* **Task objective**
Among the entries below, find the lines holding "thumb" and copy them.
■ ■ ■ ■
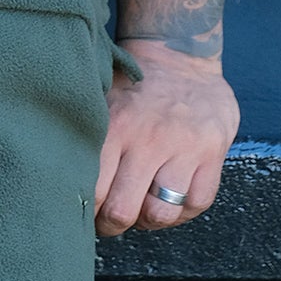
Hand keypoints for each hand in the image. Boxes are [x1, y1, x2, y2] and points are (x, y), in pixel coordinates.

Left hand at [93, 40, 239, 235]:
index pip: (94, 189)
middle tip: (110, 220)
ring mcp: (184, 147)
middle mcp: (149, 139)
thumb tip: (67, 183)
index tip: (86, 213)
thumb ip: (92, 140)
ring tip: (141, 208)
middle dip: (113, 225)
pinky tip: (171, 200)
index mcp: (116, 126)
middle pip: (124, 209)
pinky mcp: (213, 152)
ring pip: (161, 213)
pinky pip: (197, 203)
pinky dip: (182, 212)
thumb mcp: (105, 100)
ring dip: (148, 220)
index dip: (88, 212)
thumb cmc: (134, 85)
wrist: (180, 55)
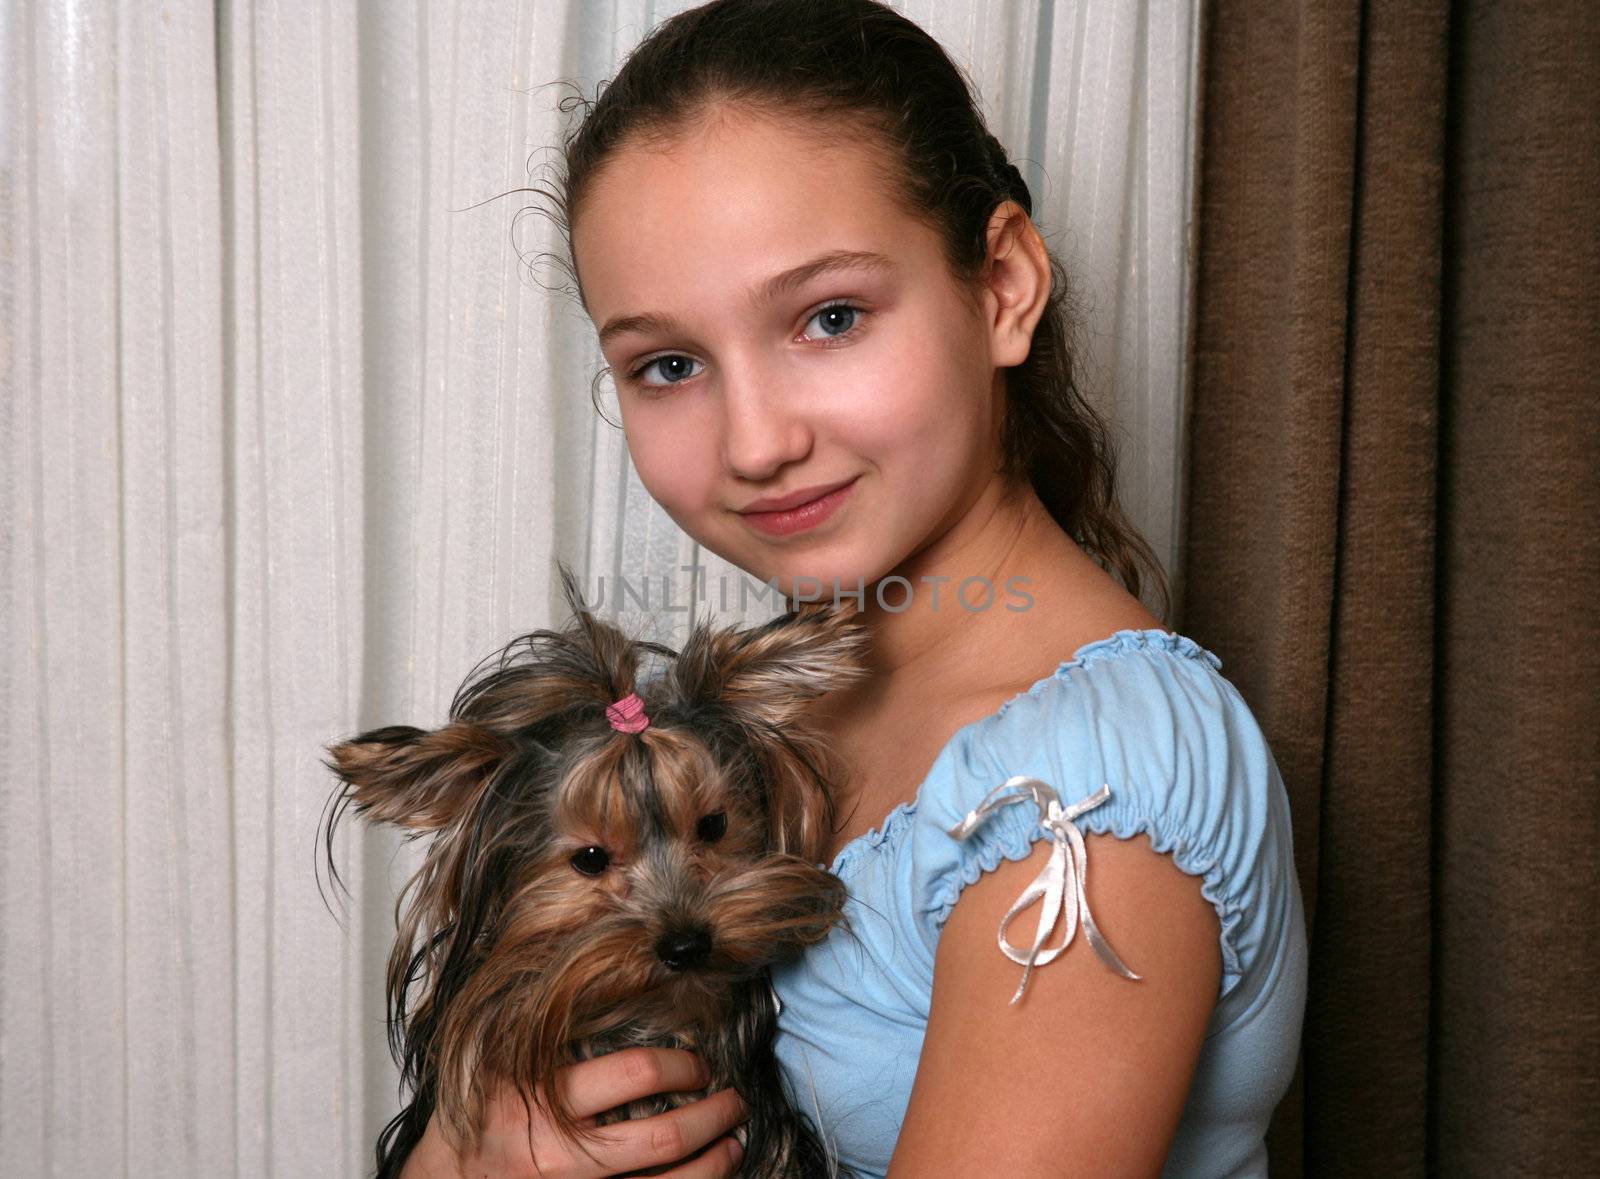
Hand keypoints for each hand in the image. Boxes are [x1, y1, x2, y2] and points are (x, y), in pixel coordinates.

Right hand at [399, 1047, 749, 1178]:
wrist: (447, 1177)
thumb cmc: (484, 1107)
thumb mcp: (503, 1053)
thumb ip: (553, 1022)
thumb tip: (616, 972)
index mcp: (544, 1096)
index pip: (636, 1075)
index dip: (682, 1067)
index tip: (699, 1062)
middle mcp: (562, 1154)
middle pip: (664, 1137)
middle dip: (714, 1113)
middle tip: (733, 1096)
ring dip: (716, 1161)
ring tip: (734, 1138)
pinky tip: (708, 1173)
■ ■ ■ ■
* **Exercise response**
thumb tip: (67, 183)
thumb ip: (92, 140)
thumb mcp: (105, 100)
thumb cmc: (134, 85)
thumb cmc: (484, 1107)
thumb mcp: (503, 1053)
thumb ip: (553, 1022)
thumb tip: (616, 972)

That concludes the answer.